Raising the bar
Centuries since the publication of the first book on mixing cocktails, the cocktail scene is more vibrant than ever. Michelle Swart explains
AT FINE Brandy Fusion, the annually held allbrandy event on tonight at the Sandton Convention Centre, visitors will get a taste of the novel, the new and the simply out-there trends shaking things up.
The local-is-lekker AmaLekkerlicious, Martell’s Cosmopolitan, the kick-free Sage Grape Smash Mocktail and Klipdrift Gold Julep are just some of the cocktails at the festival’s trendy Fusion Bar.
The local brandy scene is vibrant and in step with global shifts, according to Christelle Reade-Jahn, director of the South African Brandy Foundation, organisers of the event. “Brandies of lighter style and softer palate are making headway, appealing to people traditionally averse to the old-style brandy.
“There’s a new generation eager to explore new taste sensations, ready to explore the many and varied products coming onto the market every year.”
Reade-Jahn takes her pick from other exciting new directions on the global drinks scene. “In the USA, heartland of the cocktail movement, barrel-aged cocktails are the big buzz. This entails that leading bartenders leave batches of cocktails in brandy casks to mellow and develop flavour.”
This trend, originating from Seattle’s vibrant cocktail scene, may be too fussy for the home bartender, yet for high-end bars and cocktail lounges eager to offer their guests unique experiences, this adventurous idea might just see a Sidecar maturing in a brandy barrel at high-end bars and cocktails lounges in Cape Town and Johannesburg.
Bitters are making a major come-back, with a slew of new and inventive bitters-based cocktails waking up jaded palates.
Supported by the move towards “wellness” drinks, new-era artisan bitters bring their flavours to cocktails without overloading on kilojoules.
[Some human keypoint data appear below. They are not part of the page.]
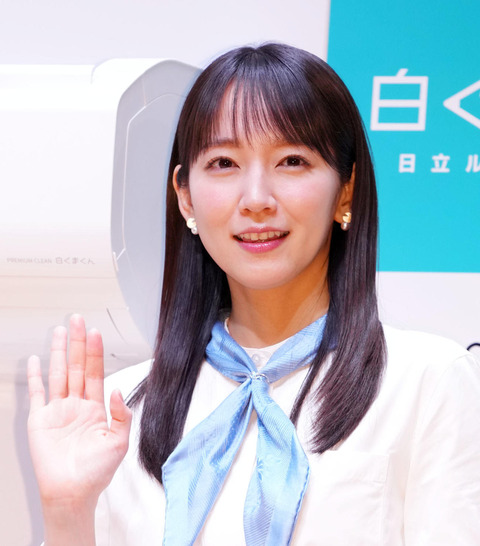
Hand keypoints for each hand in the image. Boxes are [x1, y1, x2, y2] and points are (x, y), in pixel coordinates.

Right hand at [27, 314, 131, 509]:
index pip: (95, 372)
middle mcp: (76, 405)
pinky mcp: (40, 420)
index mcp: (95, 408)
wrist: (72, 492)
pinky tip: (37, 360)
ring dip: (58, 352)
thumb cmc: (97, 471)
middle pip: (76, 366)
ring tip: (60, 331)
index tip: (96, 332)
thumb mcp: (119, 442)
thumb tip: (118, 389)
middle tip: (78, 320)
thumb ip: (121, 414)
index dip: (95, 352)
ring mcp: (57, 410)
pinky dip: (35, 377)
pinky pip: (37, 393)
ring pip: (58, 374)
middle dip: (77, 343)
Varieties of bitters now sport intriguing flavours from grapefruit and chocolate to beetroot and celery.
The era of culinary cocktails is also in full swing. Much like chefs, bartenders are driven by ingredients stirred, shaken and muddled in contemporary ways. Molecular mixology — and its partner molecular gastronomy — moves away from test tubes and foams to a more fun, light-hearted approach. “It’s not strange to see modern cocktails served in jam jars,” says Chef Nic van Wyk, SA Brandy guild member. “This frugal idea is sparked off by the culinary trend towards using local and seasonal ingredients for handmade drinks. It also echoes the recycling movement.”
Flaming of drinks is a trick moving from the bartending handbook to the home bar. “The resurgence of home parties, popup eateries and supper clubs, feeds this trend as hosts look for new ways to impress their guests.
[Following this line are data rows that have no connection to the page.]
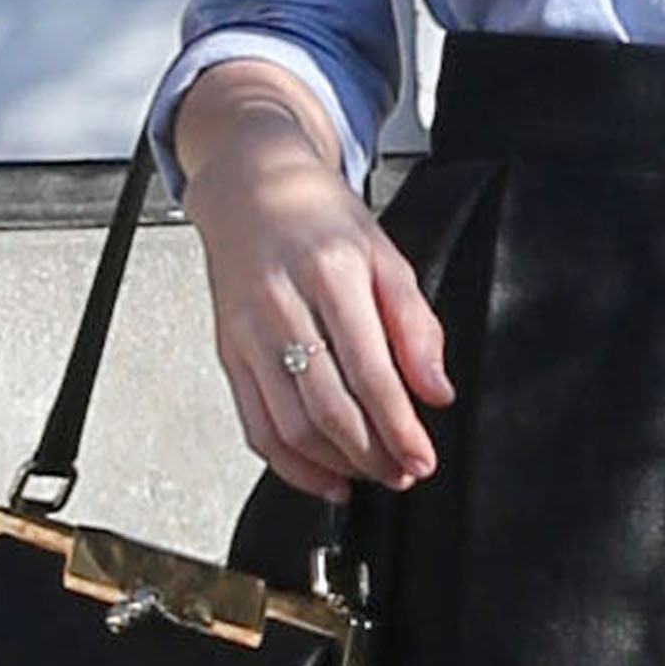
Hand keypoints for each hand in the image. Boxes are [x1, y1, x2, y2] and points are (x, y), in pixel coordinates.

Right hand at [177, 67, 453, 496]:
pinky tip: (325, 474)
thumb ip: (416, 324)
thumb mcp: (386, 256)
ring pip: (289, 425)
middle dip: (372, 454)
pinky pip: (255, 425)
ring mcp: (248, 333)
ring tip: (372, 474)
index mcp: (332, 274)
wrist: (252, 190)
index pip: (370, 371)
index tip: (423, 457)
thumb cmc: (324, 222)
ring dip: (335, 464)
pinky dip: (290, 463)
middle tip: (403, 473)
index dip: (399, 426)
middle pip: (327, 406)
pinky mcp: (228, 353)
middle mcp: (283, 306)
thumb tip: (437, 392)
It is also particularly noticeable how cocktail garnishes break from tradition. The ubiquitous maraschino cherry makes way for orchids, nasturtium, truffled salt and artisan garnishes such as handmade candies, thyme spears and almond-stuffed cherries. Outthere options include candied bacon with brunch cocktails, “droëwors” swivel sticks or freshly shucked oysters on the half-shell.
According to David Strauss, the Cape-based interior designer known for his stylish entertaining, design-conscious home entertainers should note shifts in barware. “Cocktail glasses are shrinking, making fishbowl-sized glasses very passé. Also in big demand is antique stemware, as well as the return of the 1960s punch bowl.” The one thing he will buy? “Without a doubt the Alessi cocktail shaker by designer Sylvia Stave, a modernist tribute to the roaring 1920s.”
Ice, the unsung hero of the mixing game, is fast earning star status in the modern cocktail bar. Revered as the essential chilling tool in cocktails and mixes, ice now comes in all varieties, shapes and sizes. King-sized cubes and giant spherical ice balls are all the rage — not only for its looks. “Large cubes melt slower, without watering down the drink,” says Kurt Schlecter, SA brandy cocktail champion. “Not that diluting a drink is always undesirable. The right amount will ensure a drink that’s not too strong.”
Chef Francois Ferreira, also a member of the prestigious SA Brand Guild, chooses the move back to 1960s style Mad Men inspired cocktail parties as his favourite drinks trend.
“Crudités and creamy dips are back, so are stuffed mushrooms, devilled eggs, devils on horseback, prawn cocktails and mini-cheeseburgers. This is served alongside retro-flavoured libations like the Side Car, old-school Horse’s Neck and fruit punches.”
Reflecting global drinks trends, the South African cocktail AmaLekkerlicious will shine at Fine Brandy Fusion.